### What you will do
Could you please return each line of the data that has the word "lines"?

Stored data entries
————————
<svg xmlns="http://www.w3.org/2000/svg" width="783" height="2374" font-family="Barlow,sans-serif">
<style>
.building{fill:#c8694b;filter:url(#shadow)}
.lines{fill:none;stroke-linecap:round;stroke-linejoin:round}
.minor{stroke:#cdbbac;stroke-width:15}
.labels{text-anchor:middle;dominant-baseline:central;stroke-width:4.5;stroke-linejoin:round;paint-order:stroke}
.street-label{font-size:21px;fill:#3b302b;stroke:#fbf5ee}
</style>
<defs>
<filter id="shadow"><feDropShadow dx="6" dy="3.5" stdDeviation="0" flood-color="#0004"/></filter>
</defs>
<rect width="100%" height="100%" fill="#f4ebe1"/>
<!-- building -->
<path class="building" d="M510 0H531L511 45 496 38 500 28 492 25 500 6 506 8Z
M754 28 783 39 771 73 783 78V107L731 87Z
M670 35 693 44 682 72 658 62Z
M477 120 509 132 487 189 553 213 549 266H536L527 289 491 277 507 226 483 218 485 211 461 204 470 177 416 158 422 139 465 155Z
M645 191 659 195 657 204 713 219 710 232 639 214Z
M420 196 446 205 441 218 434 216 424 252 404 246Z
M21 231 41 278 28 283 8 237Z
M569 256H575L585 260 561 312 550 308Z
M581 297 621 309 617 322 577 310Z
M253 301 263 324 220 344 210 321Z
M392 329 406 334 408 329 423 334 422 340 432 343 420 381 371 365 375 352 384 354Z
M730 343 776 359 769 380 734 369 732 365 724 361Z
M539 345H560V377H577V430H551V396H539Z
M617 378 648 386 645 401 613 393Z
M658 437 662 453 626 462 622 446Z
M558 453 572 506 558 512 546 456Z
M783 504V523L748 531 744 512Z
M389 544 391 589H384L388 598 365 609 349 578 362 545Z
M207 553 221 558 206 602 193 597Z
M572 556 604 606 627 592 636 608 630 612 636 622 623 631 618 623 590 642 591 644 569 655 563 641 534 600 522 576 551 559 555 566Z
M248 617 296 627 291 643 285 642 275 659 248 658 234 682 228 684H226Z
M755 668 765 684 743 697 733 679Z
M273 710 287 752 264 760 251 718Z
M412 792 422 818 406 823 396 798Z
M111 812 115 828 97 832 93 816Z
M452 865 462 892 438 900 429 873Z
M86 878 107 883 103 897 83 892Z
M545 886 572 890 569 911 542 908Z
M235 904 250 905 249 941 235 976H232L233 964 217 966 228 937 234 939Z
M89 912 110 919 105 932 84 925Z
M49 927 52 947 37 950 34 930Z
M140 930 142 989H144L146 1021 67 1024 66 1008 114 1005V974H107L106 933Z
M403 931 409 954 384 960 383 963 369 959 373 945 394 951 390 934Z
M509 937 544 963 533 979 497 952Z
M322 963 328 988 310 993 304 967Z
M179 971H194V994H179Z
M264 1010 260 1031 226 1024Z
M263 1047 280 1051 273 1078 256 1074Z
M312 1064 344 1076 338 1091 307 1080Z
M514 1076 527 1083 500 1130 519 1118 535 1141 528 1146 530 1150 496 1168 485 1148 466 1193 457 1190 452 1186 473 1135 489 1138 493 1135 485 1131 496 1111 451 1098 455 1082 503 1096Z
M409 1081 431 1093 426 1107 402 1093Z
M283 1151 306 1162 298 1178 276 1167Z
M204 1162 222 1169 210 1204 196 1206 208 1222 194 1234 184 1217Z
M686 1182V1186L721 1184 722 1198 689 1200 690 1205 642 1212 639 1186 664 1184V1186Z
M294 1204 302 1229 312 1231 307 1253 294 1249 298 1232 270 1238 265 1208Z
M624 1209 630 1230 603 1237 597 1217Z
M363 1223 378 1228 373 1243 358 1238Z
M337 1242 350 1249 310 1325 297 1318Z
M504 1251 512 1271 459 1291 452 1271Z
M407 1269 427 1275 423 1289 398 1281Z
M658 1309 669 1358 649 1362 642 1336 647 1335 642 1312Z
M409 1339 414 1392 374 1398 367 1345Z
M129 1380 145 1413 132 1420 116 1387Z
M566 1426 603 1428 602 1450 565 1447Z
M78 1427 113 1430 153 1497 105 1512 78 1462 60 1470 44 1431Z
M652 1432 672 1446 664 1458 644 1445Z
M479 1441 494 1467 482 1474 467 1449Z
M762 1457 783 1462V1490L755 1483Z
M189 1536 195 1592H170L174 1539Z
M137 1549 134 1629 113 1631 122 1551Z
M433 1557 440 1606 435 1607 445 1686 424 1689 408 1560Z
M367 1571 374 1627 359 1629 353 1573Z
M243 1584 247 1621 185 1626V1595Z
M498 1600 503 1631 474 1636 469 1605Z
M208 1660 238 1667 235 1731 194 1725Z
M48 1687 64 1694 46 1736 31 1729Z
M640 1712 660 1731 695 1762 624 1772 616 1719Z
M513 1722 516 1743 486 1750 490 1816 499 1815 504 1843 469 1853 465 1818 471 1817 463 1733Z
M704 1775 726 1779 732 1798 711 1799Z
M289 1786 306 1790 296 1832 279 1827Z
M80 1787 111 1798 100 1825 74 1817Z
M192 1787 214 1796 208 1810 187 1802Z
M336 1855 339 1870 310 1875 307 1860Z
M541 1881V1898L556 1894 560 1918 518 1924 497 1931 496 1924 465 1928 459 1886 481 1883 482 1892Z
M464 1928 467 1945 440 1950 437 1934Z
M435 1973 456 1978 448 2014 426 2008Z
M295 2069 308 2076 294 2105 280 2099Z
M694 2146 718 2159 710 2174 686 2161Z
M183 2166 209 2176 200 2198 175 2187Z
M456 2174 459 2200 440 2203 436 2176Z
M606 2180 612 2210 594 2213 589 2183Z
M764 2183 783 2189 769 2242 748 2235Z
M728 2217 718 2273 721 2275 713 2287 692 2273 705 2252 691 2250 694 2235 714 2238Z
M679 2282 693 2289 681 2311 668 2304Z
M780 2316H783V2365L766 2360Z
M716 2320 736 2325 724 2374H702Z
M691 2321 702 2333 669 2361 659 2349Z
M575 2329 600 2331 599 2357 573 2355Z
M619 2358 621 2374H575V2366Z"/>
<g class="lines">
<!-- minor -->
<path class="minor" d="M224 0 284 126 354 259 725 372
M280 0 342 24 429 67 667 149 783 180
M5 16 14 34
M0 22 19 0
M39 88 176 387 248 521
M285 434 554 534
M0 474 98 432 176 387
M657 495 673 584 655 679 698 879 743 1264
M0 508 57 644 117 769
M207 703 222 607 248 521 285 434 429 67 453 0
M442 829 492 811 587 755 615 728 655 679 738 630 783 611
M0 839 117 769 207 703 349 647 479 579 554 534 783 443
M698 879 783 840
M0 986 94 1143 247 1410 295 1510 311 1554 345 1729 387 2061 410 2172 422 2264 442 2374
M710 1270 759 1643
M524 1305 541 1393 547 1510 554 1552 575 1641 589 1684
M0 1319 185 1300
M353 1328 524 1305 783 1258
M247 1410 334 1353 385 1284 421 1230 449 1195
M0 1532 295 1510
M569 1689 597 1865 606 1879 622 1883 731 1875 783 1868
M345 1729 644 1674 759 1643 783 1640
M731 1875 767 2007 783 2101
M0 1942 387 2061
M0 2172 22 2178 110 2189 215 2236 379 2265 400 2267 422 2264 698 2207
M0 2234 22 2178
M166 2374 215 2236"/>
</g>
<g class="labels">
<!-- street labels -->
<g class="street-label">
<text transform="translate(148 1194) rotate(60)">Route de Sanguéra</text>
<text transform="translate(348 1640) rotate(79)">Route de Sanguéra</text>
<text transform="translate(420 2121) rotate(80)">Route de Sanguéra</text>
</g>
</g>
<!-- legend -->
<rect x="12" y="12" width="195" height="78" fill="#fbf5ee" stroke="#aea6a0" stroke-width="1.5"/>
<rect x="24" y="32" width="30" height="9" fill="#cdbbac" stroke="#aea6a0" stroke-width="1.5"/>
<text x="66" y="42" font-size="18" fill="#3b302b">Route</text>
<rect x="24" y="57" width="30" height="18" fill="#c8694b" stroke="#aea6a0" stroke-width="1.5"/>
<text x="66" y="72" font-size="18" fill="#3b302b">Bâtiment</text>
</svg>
————————
### Reply
.lines{fill:none;stroke-linecap:round;stroke-linejoin:round}
<g class="lines">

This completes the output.